A 22-month-old baby girl drowned to death after her mother left her in the bath for just "one minute" as she went to grab a towel, an inquest heard.

Mia Olivia O’Sullivan was found floating face down in the tub after her mother left for a "very short time" while giving her a bubble bath at the family’s home in Colwyn Bay, North Wales, on January 17 last year.

The toddler’s mother, Joely Eastham-Jones, desperately tried to resuscitate her baby girl, but she was later pronounced dead at the hospital.

During a hearing in Ruthin on Tuesday, July 6, John Gittins, coroner for North Wales Central and North Wales East, said that Eastham-Jones had voluntarily given a statement in the Llandudno Police Station, soon after the incident.

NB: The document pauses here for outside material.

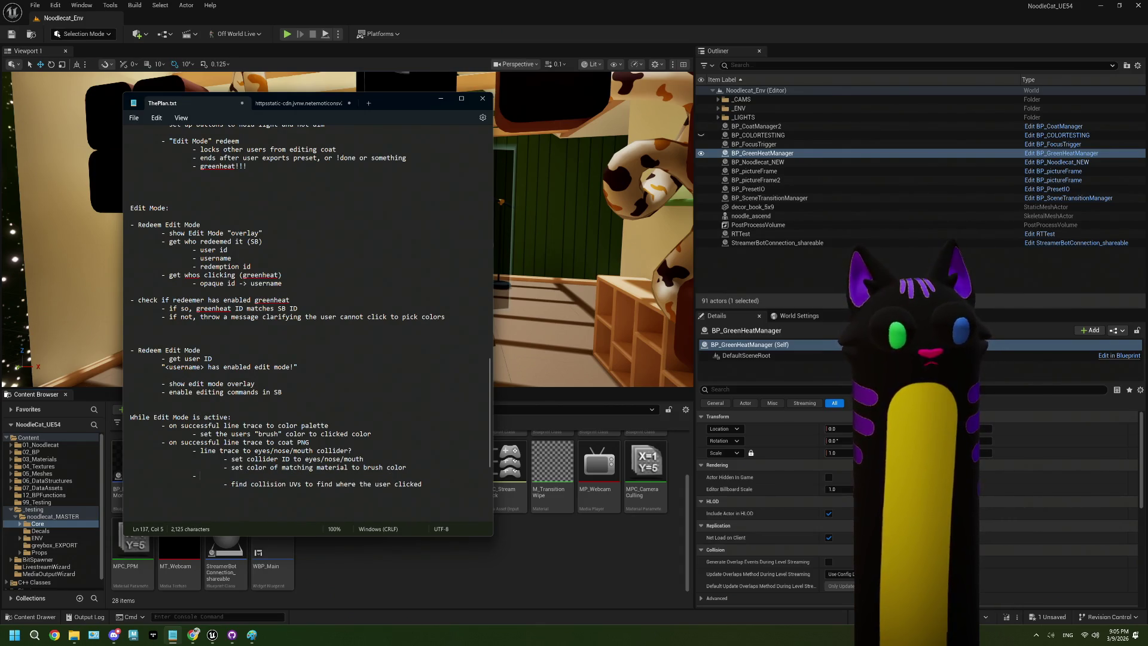
pyautogui.write('li')
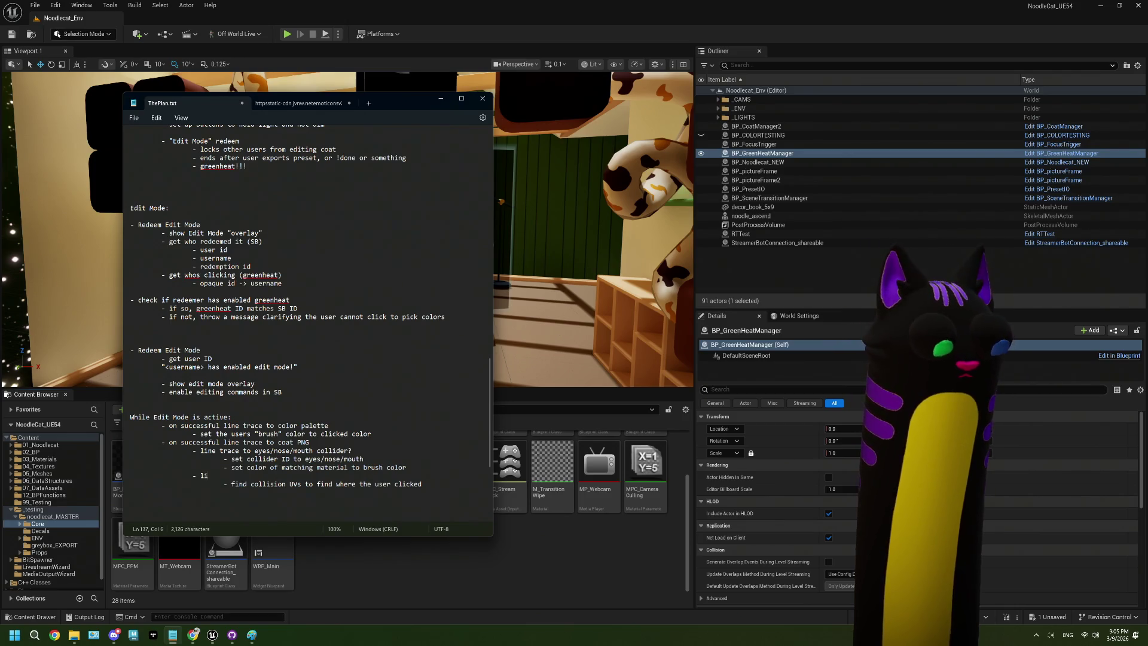
pyautogui.write('ne trace to')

Five minutes after giving the baby girl a bubble bath the mother reportedly asked the child if she was done.

The mother said that normally her baby girl would put up her arms to be lifted out but she didn't and "carried on playing with the bubbles", North Wales Live reports.

She realised there were no towels and that they were in the bedroom.

"She said 'Mummy's going to get towels' and left the bathroom," Gittins said.

"She could hear Mia talking and singing in the bath next door. She shouted her (Mia's) name to confirm she was there."

"Then a pink brush she had been playing with banged on the side of the bath."

"She ran in and found her lying face down in the water."

"She lifted her out. She was pink and floppy and not breathing."

The inquest heard how Eastham-Jones placed her daughter on the floor and performed CPR and after four or five compressions, the baby vomited water.

The mother then dialled 999 and paramedics responded to the scene within five minutes and rushed the child to Glan Clwyd Hospital before being airlifted to Royal Stoke University Hospital (RSUH) in Stoke-on-Trent.

Dr Mark Bebbington, a consultant paediatric intensive care specialist at RSUH, said he had been told that the child "was left in the bath for approximately one minute plus by her mother".

The doctors tried their best to save the child but she was pronounced dead the following day on January 18.

Dr Jo McPartland, a paediatric pathologist at Alder Hey Children’s Hospital on Merseyside conducted an autopsy and declared the cause of death was from multiple organ failure, consistent with drowning.

On Tuesday, the coroner ruled the baby girl’s death as an accident.

The coroner today ruled Mia’s death as accidental.

"She was left for a very, very short time by her mother in the bath, and sadly the circumstances which occurred thereafter were those which resulted in her passing," Gittins said.

"I would like to record my very sincere condolences to the family of Mia in her tragic loss."